OpenAI updates terms to forbid usage for medical and legal advice
17 comments
·October 31, 2025geor9e
unyttigfjelltol
Doesn’t prohibit brainstorming what to ask your doctor, or which professional consultation to prioritize.
Does prohibit, for illustration, LLM-powered surgical device.
Everything else is “gray area”?
geor9e
Prohibits in the "I'm a sign, not a cop" sense.
There is no way for them to even remotely verify if you are "without appropriate involvement by a licensed professional" in the room, so to a rebellious outlaw, these prohibitions might as well not exist.
SoftTalker
> brainstorming what to ask your doctor
Generally a bad idea. If you want to be a doctor, go to medical school.
ralph84
I don’t want to be a doctor, I just want to fix what ails me. You don’t need an MD to research symptoms.
OutOfHere
The bad idea is to live and die in ignorance. The good idea is to use GPT to find ideas and references that one can then verify. If it were up to the medical establishment, they would block the public from accessing medical research altogether, and they already do this by paywalling much research.
CGamesPlay
Did the headline get changed? It 100% matches what you're calling out: "OpenAI updates terms to forbid usage..."
OutOfHere
OpenAI already blocked public access to custom GPTs that gave medical advice. I had multiple such custom GPTs get blocked from their previously functional shared access.
dangus
While you are correct, the question now becomes whether the disclaimer can ever be removed.
If the AI isn’t smart enough to replace a licensed expert even given unlimited access to everything a doctor would learn in medical, where is the value in the AI?
dragonwriter
Plenty of other automation supports licensed experts without replacing them and has value, so if even AI supports licensed efforts but can never replace them, it could still have value in that application.
null
piskov
Unless the following excludes (which it shouldn’t) personal use vs batch one:
Empower people. People should be able to make decisions about their lives and their communities. So we don’t allow our services to be used to manipulate or deceive people, to interfere with their exercise of human rights, to exploit people’s vulnerabilities, or to interfere with their ability to get an education or access critical services, including any use for:
…
automation of high-stakes decisions in sensitive areas without human review:
- critical infrastructure
- education
- housing
- employment
- financial activities and credit insurance
- legal ===
- medical ===
- essential government services
- product safety components
- national security
- migration
- law enforcement
MrCoffee7
You can still ask questions for medical advice. You just need to phrase the question more like a hypothetical one instead of making it obvious that you are asking for yourself.
SilverElfin
Wouldn’t this affect many prominent startups? Why wouldn’t they move to a competitor? Is OpenAI assuming to just be for consumers?
piskov
What stops others to do the same (if they haven’t already)?
It’s a safe bet: we don’t allow you to ask for medical advice so we are not liable if you do and drink mercury or what have you based on our advice.
_wire_
Haha! What a joke
"You can't believe how smart and capable this thing is, ready to take over and run the world"
(Not suitable for any particular purpose - Use at your own risk - See warnings - User is responsible for safe operation...)
(Pan from home robot clumsily depositing clean dishes into an empty dishwasher to a man in VR goggles in next room making all the motions of placing objects in a box)
Check all services you wish to subscribe ($1000 per service per month): - Put laundry in washing machine - Microwave mac & cheese dinner - Change and feed baby - Get granny to toilet - Fix Windows software update error on PC - Reboot wifi router to restore internet connection
SoftTalker
Standard cop-out that software companies always try to include. They disclaim any warranty of merchantibility and fitness for a particular purpose.
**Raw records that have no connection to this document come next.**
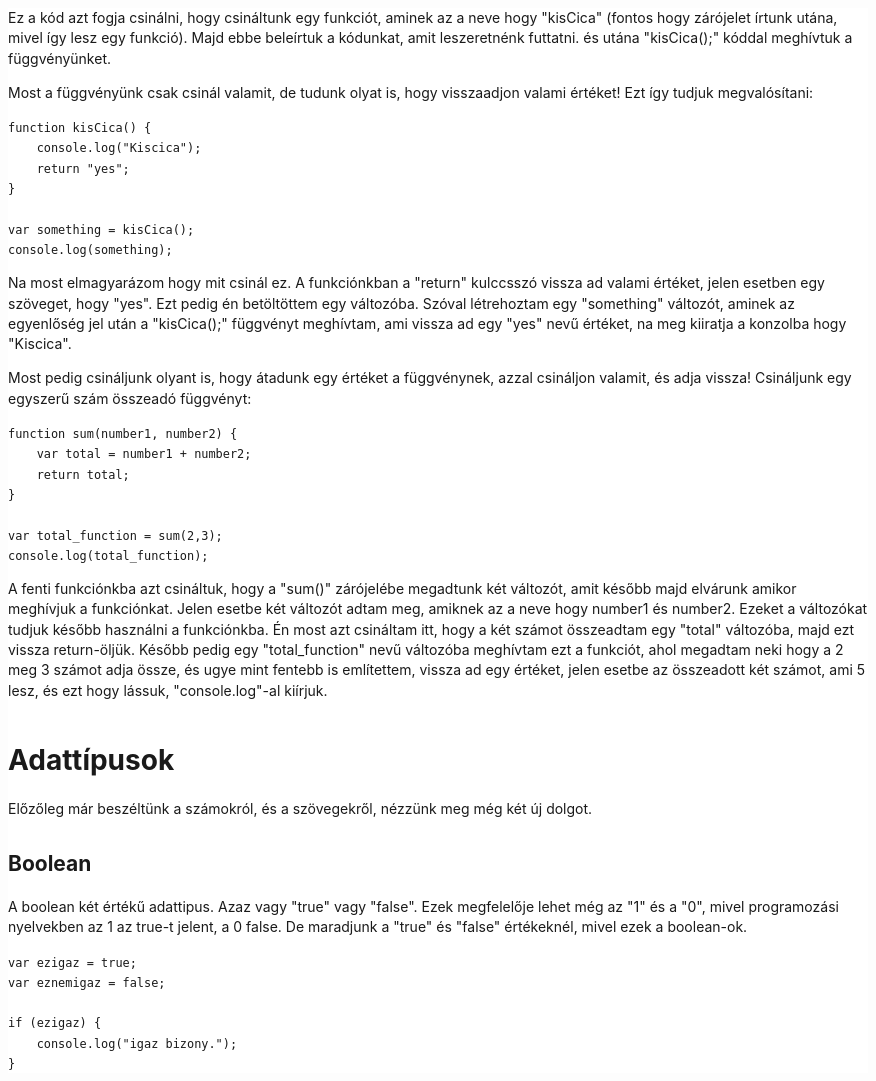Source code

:Ez a kód azt fogja csinálni, hogy csináltunk egy funkciót, aminek az a neve hogy "kisCica" (fontos hogy zárójelet írtunk utána, mivel így lesz egy funkció). Majd ebbe beleírtuk a kódunkat, amit leszeretnénk futtatni. és utána "kisCica();" kóddal meghívtuk a függvényünket.

Most a függvényünk csak csinál valamit, de tudunk olyat is, hogy visszaadjon valami értéket! Ezt így tudjuk megvalósítani:

```
function kisCica() {
    console.log("Kiscica");
    return "yes";
}

var something = kisCica();
console.log(something);
```

Na most elmagyarázom hogy mit csinál ez. A funkciónkban a "return" kulccsszó vissza ad valami értéket, jelen esetben egy szöveget, hogy "yes". Ezt pedig én betöltöttem egy változóba. Szóval létrehoztam egy "something" változót, aminek az egyenlőség jel után a "kisCica();" függvényt meghívtam, ami vissza ad egy "yes" nevű értéket, na meg kiiratja a konzolba hogy "Kiscica".

Most pedig csináljunk olyant is, hogy átadunk egy értéket a függvénynek, azzal csináljon valamit, és adja vissza! Csináljunk egy egyszerű szám összeadó függvényt:

```
function sum(number1, number2) {
    var total = number1 + number2;
    return total;
}

var total_function = sum(2,3);
console.log(total_function);
```

A fenti funkciónkba azt csináltuk, hogy a "sum()" zárójelébe megadtunk két változót, amit később majd elvárunk amikor meghívjuk a funkciónkat. Jelen esetbe két változót adtam meg, amiknek az a neve hogy number1 és number2. Ezeket a változókat tudjuk később használni a funkciónkba. Én most azt csináltam itt, hogy a két számot összeadtam egy "total" változóba, majd ezt vissza return-öljük. Később pedig egy "total_function" nevű változóba meghívtam ezt a funkciót, ahol megadtam neki hogy a 2 meg 3 számot adja össze, és ugye mint fentebb is említettem, vissza ad egy értéket, jelen esetbe az összeadott két számot, ami 5 lesz, és ezt hogy lássuk, "console.log"-al kiírjuk.

# Adattípusok

Előzőleg már beszéltünk a számokról, és a szövegekről, nézzünk meg még két új dolgot.

## Boolean

A boolean két értékű adattipus. Azaz vagy "true" vagy "false". Ezek megfelelője lehet még az "1" és a "0", mivel programozási nyelvekben az 1 az true-t jelent, a 0 false. De maradjunk a "true" és "false" értékeknél, mivel ezek a boolean-ok.

```
var ezigaz = true;
var eznemigaz = false;

if (ezigaz) {
    console.log("igaz bizony.");
}
```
So if you try to claim that the software doesn't do what it's supposed to do, they take no responsibility for that.
HN Headline is categorically false.
"you cannot use our services for: provision of tailored advice that requires a license, such as legal or medical advice, without appropriate involvement by a licensed professional"
So, they didn't add any handrails, filters, or blocks to the software. This is just boilerplate "consult your doctor too!" to cover their ass.